Straight-Up Realism

Maile Meloys stubborn insistence on story

They just keep coming, those UC Irvine MFA grads. A couple of years ago, we had Aimee Bender with her first novel, An Invisible Sign of My Own, a loopy, sun-drenched dream book so charmingly weird that I wouldn't be surprised if it inaugurated a little school of SoCal chick fiction. Then a month ago, Bender's friend and fellow matriculator Alice Sebold came along with her debut novel, The Lovely Bones (reviewed here a few weeks ago), a story of family tragedy and recuperation told from the point of view of a murder victim up in heaven that found itself hovering near the top of best-sellers lists coast to coast. Both novels depart significantly from the realism (frequently autobiographical) that typifies most first novels: Bender by rendering her settings as weightless, De Chirico-like dreamscapes pierced by the crazy, bent longings of her characters; Sebold by telling her story sub specie aeternitatis.

Perhaps because their brand of unhinged, slightly magical realism dovetails so nicely with the sweet, flaky pop postmodernism that the culture has been throwing out in everything from Ally McBeal to films like City of Angels and M. Night Shyamalan's movies, Bender and Sebold have gotten lots of attention and sales (Sebold recently sold the movie rights to her book)—which, hey, good for them—but that's not something UCI grad Maile Meloy and her book of stories, Half in Love, is likely to get, which is a shame because hers is the strongest of the three books.

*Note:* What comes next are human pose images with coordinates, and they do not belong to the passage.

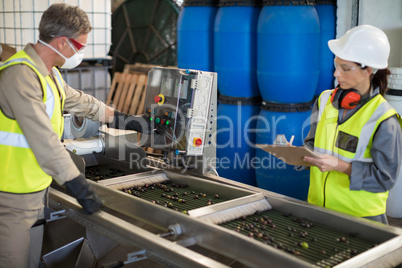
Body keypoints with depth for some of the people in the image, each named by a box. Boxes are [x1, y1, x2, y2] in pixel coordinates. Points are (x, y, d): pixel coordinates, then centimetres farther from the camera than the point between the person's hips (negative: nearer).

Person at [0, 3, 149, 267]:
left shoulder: (49, 73, 11)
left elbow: (79, 101, 26)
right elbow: (45, 142, -27)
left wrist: (122, 119, 32)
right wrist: (81, 188, -24)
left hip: (37, 190, 10)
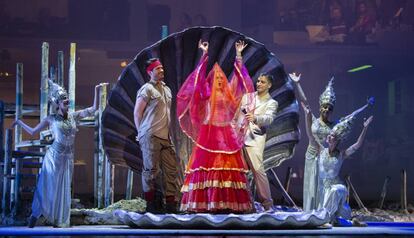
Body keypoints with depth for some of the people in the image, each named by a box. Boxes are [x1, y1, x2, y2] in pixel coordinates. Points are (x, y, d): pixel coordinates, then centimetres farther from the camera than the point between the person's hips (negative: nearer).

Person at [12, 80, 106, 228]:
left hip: (68, 158, 4)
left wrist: (96, 91, 2)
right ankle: (33, 219, 4)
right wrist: (19, 122, 12)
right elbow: (33, 131, 8)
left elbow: (93, 108, 7)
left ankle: (58, 221, 14)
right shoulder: (51, 119, -2)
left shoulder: (74, 116, 7)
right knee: (48, 188, -3)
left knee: (63, 189, 7)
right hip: (54, 156, -4)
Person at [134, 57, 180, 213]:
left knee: (171, 169, 4)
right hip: (150, 136, -7)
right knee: (151, 170, -4)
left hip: (165, 136, 7)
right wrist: (142, 133, -4)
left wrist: (170, 132, 17)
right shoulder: (147, 89, -4)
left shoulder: (166, 89, 20)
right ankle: (151, 204, 1)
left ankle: (171, 203, 10)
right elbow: (137, 112, -4)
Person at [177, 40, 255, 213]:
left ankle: (230, 203, -5)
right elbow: (199, 77, -4)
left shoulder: (229, 93, 15)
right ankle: (204, 203, -13)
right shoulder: (206, 92, 7)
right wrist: (205, 54, -9)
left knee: (229, 166, -4)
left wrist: (238, 55, 8)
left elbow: (239, 76, 12)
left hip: (227, 134, 3)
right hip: (209, 133, -3)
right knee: (207, 165, -10)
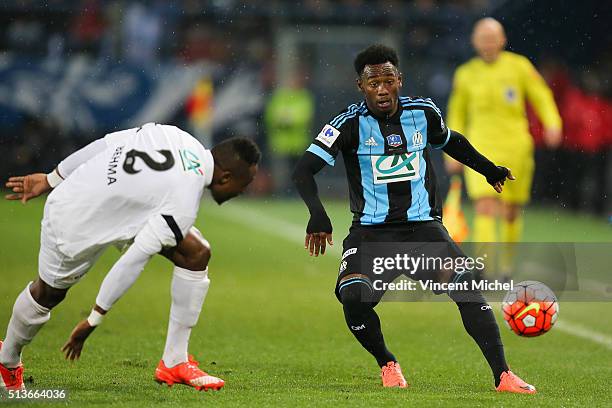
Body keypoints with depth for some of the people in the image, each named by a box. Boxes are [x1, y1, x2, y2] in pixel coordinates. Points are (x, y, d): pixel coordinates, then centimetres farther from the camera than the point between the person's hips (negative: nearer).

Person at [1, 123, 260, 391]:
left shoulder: (173, 135, -10)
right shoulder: (183, 203, -29)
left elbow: (104, 144, -2)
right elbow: (134, 260, -26)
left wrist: (51, 180, 10)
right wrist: (94, 320, -18)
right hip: (78, 225, -9)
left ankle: (175, 362, 8)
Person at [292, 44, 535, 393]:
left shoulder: (423, 112, 4)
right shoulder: (350, 123, -7)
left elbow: (451, 141, 27)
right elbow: (304, 171, -11)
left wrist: (490, 170, 36)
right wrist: (318, 216, -27)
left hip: (423, 226, 2)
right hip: (370, 232, -2)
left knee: (466, 285, -21)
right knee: (354, 296, -27)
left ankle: (503, 375, -18)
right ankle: (388, 365, 1)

Half in Love's stories are all straight-up realism, unfussily rendered, though in today's hopped-up publishing environment, something like defiance comes through in Meloy's quiet-but-stubborn insistence on telling a story about nothing more than an embattled Montana couple trying to buy sandstone from a neighbor so they can build a house or about an American GI during World War II trying to find a little love the night before D-Day. The promotional material compares Meloy to Willa Cather, and I can see that—the prose is craftily spare and exact, there's a lot of attention paid to the work lives of the characters, and her women tend to be thoughtful, sinewy types hardened by harsh weather and the emotional inadequacies of the men around them.

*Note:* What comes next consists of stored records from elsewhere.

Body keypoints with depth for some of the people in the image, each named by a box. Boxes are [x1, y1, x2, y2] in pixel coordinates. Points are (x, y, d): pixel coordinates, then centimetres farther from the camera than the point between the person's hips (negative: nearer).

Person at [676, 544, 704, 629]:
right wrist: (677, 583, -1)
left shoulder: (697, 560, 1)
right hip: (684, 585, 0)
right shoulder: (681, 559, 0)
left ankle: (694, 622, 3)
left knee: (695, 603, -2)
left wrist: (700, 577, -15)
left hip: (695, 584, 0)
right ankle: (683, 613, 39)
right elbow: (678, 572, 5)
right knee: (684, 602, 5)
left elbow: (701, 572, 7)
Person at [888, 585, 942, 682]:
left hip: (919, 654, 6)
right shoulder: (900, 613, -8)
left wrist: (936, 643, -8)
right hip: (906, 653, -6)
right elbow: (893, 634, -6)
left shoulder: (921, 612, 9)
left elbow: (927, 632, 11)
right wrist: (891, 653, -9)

But the comparison also makes Meloy sound old-fashioned, which she isn't. Better compare her to fellow Northwesterner Raymond Carver; the late Carver abandoned a strict minimalist aesthetic and let the reader concentrate on the story instead of the style. And for good measure, think of the Bruce Springsteen characters in The River.

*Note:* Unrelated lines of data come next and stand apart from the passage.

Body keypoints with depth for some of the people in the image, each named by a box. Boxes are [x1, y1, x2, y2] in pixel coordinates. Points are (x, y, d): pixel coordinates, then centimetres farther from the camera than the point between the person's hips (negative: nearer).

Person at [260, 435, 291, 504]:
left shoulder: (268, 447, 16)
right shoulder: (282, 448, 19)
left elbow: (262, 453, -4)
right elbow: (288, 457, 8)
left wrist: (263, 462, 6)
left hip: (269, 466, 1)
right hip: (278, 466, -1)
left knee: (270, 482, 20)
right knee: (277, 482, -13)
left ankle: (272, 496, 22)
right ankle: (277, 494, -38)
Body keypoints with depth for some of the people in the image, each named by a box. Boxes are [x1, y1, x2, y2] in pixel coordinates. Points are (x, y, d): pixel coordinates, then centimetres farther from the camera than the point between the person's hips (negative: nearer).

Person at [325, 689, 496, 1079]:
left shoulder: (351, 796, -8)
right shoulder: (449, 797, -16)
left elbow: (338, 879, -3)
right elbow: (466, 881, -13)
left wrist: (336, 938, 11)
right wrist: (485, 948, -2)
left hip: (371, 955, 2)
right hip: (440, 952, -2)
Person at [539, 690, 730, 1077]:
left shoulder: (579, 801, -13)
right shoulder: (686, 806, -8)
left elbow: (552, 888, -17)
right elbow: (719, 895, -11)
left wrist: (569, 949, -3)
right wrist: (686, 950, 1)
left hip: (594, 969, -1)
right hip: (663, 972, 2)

For a first book, it's sort of stunning. Meloy writes with the burnished simplicity of a long-established, confident pro. Only eight of the book's 15 stories were previously published, a proportion that usually signifies a reader's in for some padding, but some of the best stories are those seeing their first light in this collection, which is a very good sign. "Tome" starts off the collection hilariously if atypically—it's like a single that doesn't sound like the rest of the album. (Meloy, it turns out, is quietly expert at comedy without seeming particularly drawn to it.) It's a story about a lonely lawyer and her client, a gruff construction worker named Sawyer who was slightly brain damaged in a work-related accident and is so enraged that he can't sue (Meloy knows her law, and many of these stories feature country lawyers) that he takes a hostage at the workman's-comp building in town, demanding justice. The lawyer comes down to talk him out of it, only to find that the hostage is a Samoan football player of royal lineage who has befriended Sawyer. Sawyer promises to let the Samoan go if the lawyer promises to help him escape. She duly promises, then double-crosses him straight into the arms of the cops. Sawyer, who never finds out about the double-cross, writes letters to the lawyer from prison, hoping to forge a friendship, and the lawyer, rueful and romantically bereft, finds herself leaning toward him. The story is droll and deft and gives pleasure in every line. The only other story in the collection that borrows some of its tone is "Aqua Boulevard," told from an old Parisian's point of view—the Frenchman's English accent is precise, never overdone—whose little dog gets run over while he's on a long walk full of reverie about death, and he's forced to carry the body through the streets, holding its poor lifeless head up so people don't notice. It's like something out of early Bellow.

Most of the stories, though, take place in Montana, and it's clear this is home turf for her. These stories are richly somber in mood—which mitigates none of the pleasure in reading them. "Garrison Junction" is about an unmarried couple named Gina and Chase—she's pregnant and suspects Chase, who clearly isn't crazy about the idea of fatherhood, is having an affair—who find themselves stuck at a roadside restaurant during a storm when a fatal accident closes the road ahead. Gina's isolation among the bustle of those holed-up with her in the restaurant is brought home repeatedly as she keeps running into the truck driver whose semi killed two people. "Poor sucker," somebody says of the driver. "I don't know how he stands it in here." Eventually, he can't stand it, and he leaves; Gina looks longingly after him, craving escape from all that troubles her, but in the end goes back to face her boyfriend, her pregnancy, her life. (This couple returns in "Thirteen and a Half," another terrific story that takes place 14 years later, with the couple very unhappily married and Gina worried to distraction about her adolescent daughter.)